Brain Brown explained, “These findings indicate that these genes’ effects over the tumor ecosystem are extremely localized.”
This is a notable insight because we are learning that many patient tumors are composed of genetically distinct subclones. If specific gene mutations are keeping T cells out of a subclonal region, this can serve as a pocket of resistance to immunotherapies like Keytruda. The local and distal effects of many other genes on tumor composition are still not known, but the Perturb-map platform will now give scientists a powerful means to tackle the problem.”
Brian Brown, Senior Author, PhD, Associate Director, Lipschultz Precision Immunology Institute, Mount Sinai
Brown is also the director of Icahn Genomics Institute.

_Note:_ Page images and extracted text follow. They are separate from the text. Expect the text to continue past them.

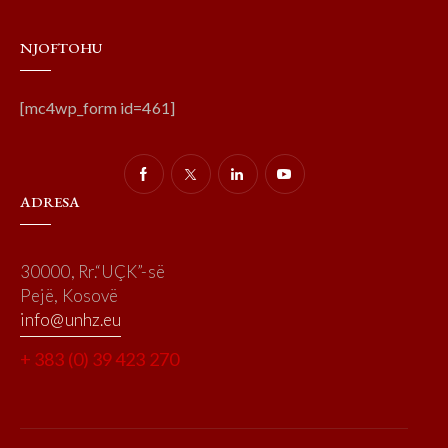
NJOFTOHU
[mc4wp_form id=461]
ADRESA
30000, Rr.“UÇK”-së
Pejë, Kosovë
info@unhz.eu
+ 383 (0) 39 423 270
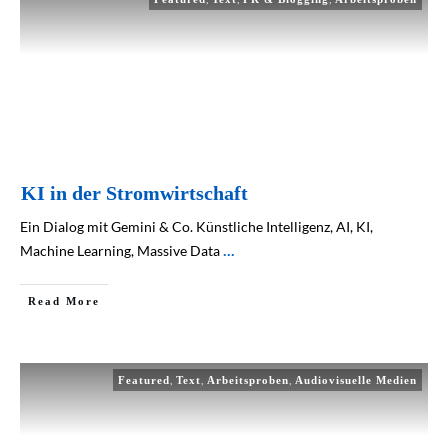
KI in der Stromwirtschaft
Ein Dialog mit Gemini & Co. Künstliche Intelligenz, AI, KI,
Machine Learning, Massive Data
...
Read More
,
,
,
Featured
Text
Arbeitsproben
Audiovisuelle Medien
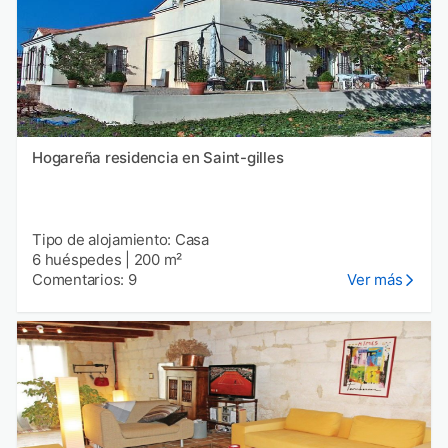
Hogareña residencia en Saint-gilles
Tipo de alojamiento: Casa
6 huéspedes
|
200 m²
Comentarios: 9
Ver más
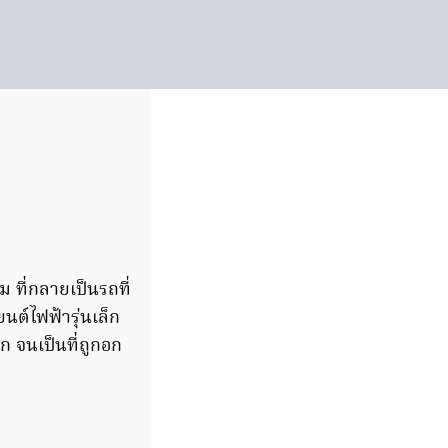
ม ที่กลายเป็นรถที่
ต์ไฟฟ้ารุ่นเล็ก
ก จนเป็นที่ถูกอก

Miriam Merad, MD, PhD, Study Co-author and the Director of PrIISM, “Perturb-map is allowing us to identify the specific genes that control a tumor’s environment at a scale that wasn’t possible before. This includes making it possible to find the genes that are responsible for recruiting or reprogramming cells that prevent the immune system from eliminating tumors. It’s remarkable.”
“This is going to greatly enhance our ability to find new targets for better cancer therapies and that’s important for our patients,” Miriam Merad concluded.
Dhainaut, M., et al. (2022) Spatial CRISPR genomics identifies regulators of the tumor microenvironment. Cell. doi.org/10.1016/j.cell.2022.02.015.